Wilkinson N W, Shapiro A J, Harvey S B, Stack R S, Cornum R L
Department of Surgery, Eisenhower Army Medical Center, Fort Gordon, GA 30905, USA.
JSLS. 2001 Jul-Sep;5(3):221-6.
The use of advanced laparoscopy remains controversial in the field of surgical oncology because the potential for port-site recurrence may violate sound oncologic principles. Two mechanisms are theorized to be the cause of port-site recurrences: first, indirect contamination caused by pneumoperitoneum, aerosolization, or intraperitoneal spread, and second, direct contamination by physical trocar seeding.

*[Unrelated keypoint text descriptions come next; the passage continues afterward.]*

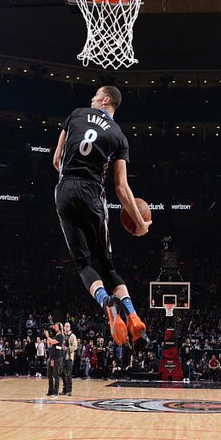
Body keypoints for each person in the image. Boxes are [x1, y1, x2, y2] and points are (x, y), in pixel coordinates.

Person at [52, 85, 152, 351]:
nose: (92, 98)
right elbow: (121, 187)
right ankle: (132, 315)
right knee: (108, 268)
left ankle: (105, 303)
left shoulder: (75, 115)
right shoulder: (119, 136)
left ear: (106, 100)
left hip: (65, 190)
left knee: (84, 265)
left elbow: (56, 159)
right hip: (93, 194)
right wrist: (140, 224)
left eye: (95, 95)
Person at [44, 323, 64, 397]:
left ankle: (56, 392)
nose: (54, 327)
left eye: (56, 326)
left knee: (56, 375)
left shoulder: (60, 336)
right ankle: (50, 391)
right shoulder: (55, 336)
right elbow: (49, 344)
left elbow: (52, 342)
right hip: (51, 357)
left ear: (59, 327)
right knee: (49, 375)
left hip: (57, 357)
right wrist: (48, 338)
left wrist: (48, 336)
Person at [61, 322, 78, 396]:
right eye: (65, 326)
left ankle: (69, 390)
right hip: (62, 357)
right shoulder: (62, 335)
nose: (67, 328)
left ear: (70, 328)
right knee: (62, 374)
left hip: (69, 357)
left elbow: (75, 346)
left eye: (68, 326)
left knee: (68, 374)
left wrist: (67, 349)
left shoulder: (72, 336)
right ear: (64, 327)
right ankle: (64, 389)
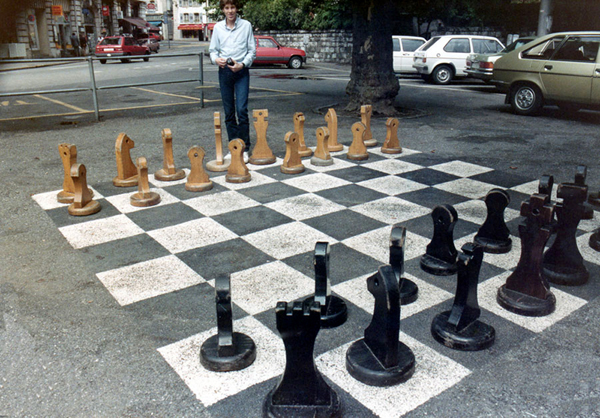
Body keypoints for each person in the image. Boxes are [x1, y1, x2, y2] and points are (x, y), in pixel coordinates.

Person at [209, 0, 256, 162]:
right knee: (229, 112)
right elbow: (213, 51)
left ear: (237, 9)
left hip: (241, 71)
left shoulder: (246, 26)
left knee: (241, 110)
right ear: (223, 10)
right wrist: (217, 60)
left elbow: (252, 51)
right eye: (227, 8)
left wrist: (242, 64)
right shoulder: (218, 28)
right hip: (225, 72)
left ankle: (244, 147)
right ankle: (233, 146)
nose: (230, 11)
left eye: (233, 7)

A VX-2 carcinoma cell suspension was transferred under the left renal capsule of 31 rabbits with either an open flank incision (16) or laparoscopy (15). Animals were observed for tumor recurrence at the video port, the working port, and the open incision. Intraoperative findings and necropsy were used to document recurrence.
The open incision technique resulted in local tumor recurrence in 1/16 animals with 16/16 viable intraabdominal tumors. The laparoscopic technique resulted in 0/15 video port-site recurrences and 9/15 working port-site recurrences, with 14/15 viable intraabdominal tumors. Recurrence at the laparoscopic working port occurred more frequently than in the open (P < 0.02) or laparoscopic video port groups (P < 0.007). No significant difference existed in recurrence between the open incision and the laparoscopic video port (P > 0.5).

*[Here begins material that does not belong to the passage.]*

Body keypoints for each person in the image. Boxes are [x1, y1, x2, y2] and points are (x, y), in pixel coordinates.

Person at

Laparoscopic port-site recurrences can be reproduced using the transplantable VX-2 rabbit carcinoma model. In the VX-2 model, trocar recurrence is the result of direct contamination via surgical instrumentation of viable tumor cells. The effect of the pneumoperitoneum or intraperitoneal cytological spillage (indirect contamination) does not have any effect on trocar recurrence. This model can be used to test and improve laparoscopic techniques to minimize the risk of port-site recurrence. Until technological advances have eliminated the risk of trocar recurrences, direct contact between malignant cells and laparoscopic instruments should be performed with caution.

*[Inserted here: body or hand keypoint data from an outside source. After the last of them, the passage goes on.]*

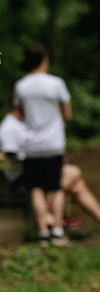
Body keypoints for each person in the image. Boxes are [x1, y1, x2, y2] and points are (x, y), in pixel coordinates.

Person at [0, 105, 100, 233]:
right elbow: (10, 154)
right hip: (21, 176)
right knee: (70, 175)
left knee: (76, 184)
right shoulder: (9, 127)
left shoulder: (22, 124)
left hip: (31, 170)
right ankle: (54, 220)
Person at [12, 45, 72, 247]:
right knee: (55, 187)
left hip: (31, 144)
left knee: (36, 188)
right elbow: (67, 114)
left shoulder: (21, 86)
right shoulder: (56, 83)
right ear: (44, 60)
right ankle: (57, 229)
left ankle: (43, 232)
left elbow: (19, 113)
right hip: (53, 143)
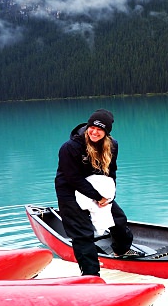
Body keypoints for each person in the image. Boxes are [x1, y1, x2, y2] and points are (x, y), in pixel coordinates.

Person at [54, 109, 133, 275]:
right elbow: (73, 178)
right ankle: (91, 276)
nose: (95, 132)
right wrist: (97, 197)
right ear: (88, 126)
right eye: (92, 127)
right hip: (69, 191)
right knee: (82, 235)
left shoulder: (112, 145)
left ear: (106, 132)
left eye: (100, 129)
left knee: (119, 220)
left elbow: (111, 173)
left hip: (97, 188)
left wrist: (109, 197)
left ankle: (122, 251)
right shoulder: (70, 147)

在外科肿瘤学领域,先进腹腔镜技术的应用仍存在争议,因为端口部位复发的可能性可能违反合理的肿瘤学原则。理论上认为端口部位复发有两种机制:第一,由气腹、雾化或腹腔内播散引起的间接污染;第二,套管针直接植入导致的直接污染。
将VX - 2癌细胞悬液通过开放侧腹切口(16只)或腹腔镜手术(15只)植入31只兔子的左肾包膜下。观察动物在视频端口、操作端口和开放切口处的肿瘤复发情况。术中发现和尸检用于记录复发情况。
开放切口技术导致1/16的动物出现局部肿瘤复发,腹腔内有16/16个存活肿瘤。腹腔镜技术导致视频端口部位复发率为0/15,操作端口部位复发率为9/15,腹腔内有14/15个存活肿瘤。腹腔镜操作端口的复发比开放组(P < 0.02)或腹腔镜视频端口组(P < 0.007)更频繁。开放切口和腹腔镜视频端口之间的复发无显著差异(P > 0.5)。
使用可移植的VX - 2兔癌模型可重现腹腔镜端口部位复发。在VX - 2模型中,套管针复发是活肿瘤细胞通过手术器械直接污染的结果。气腹或腹腔细胞学溢出(间接污染)对套管针复发没有任何影响。该模型可用于测试和改进腹腔镜技术,以尽量减少端口部位复发的风险。在技术进步消除套管针复发风险之前,应谨慎进行恶性细胞与腹腔镜器械的直接接触。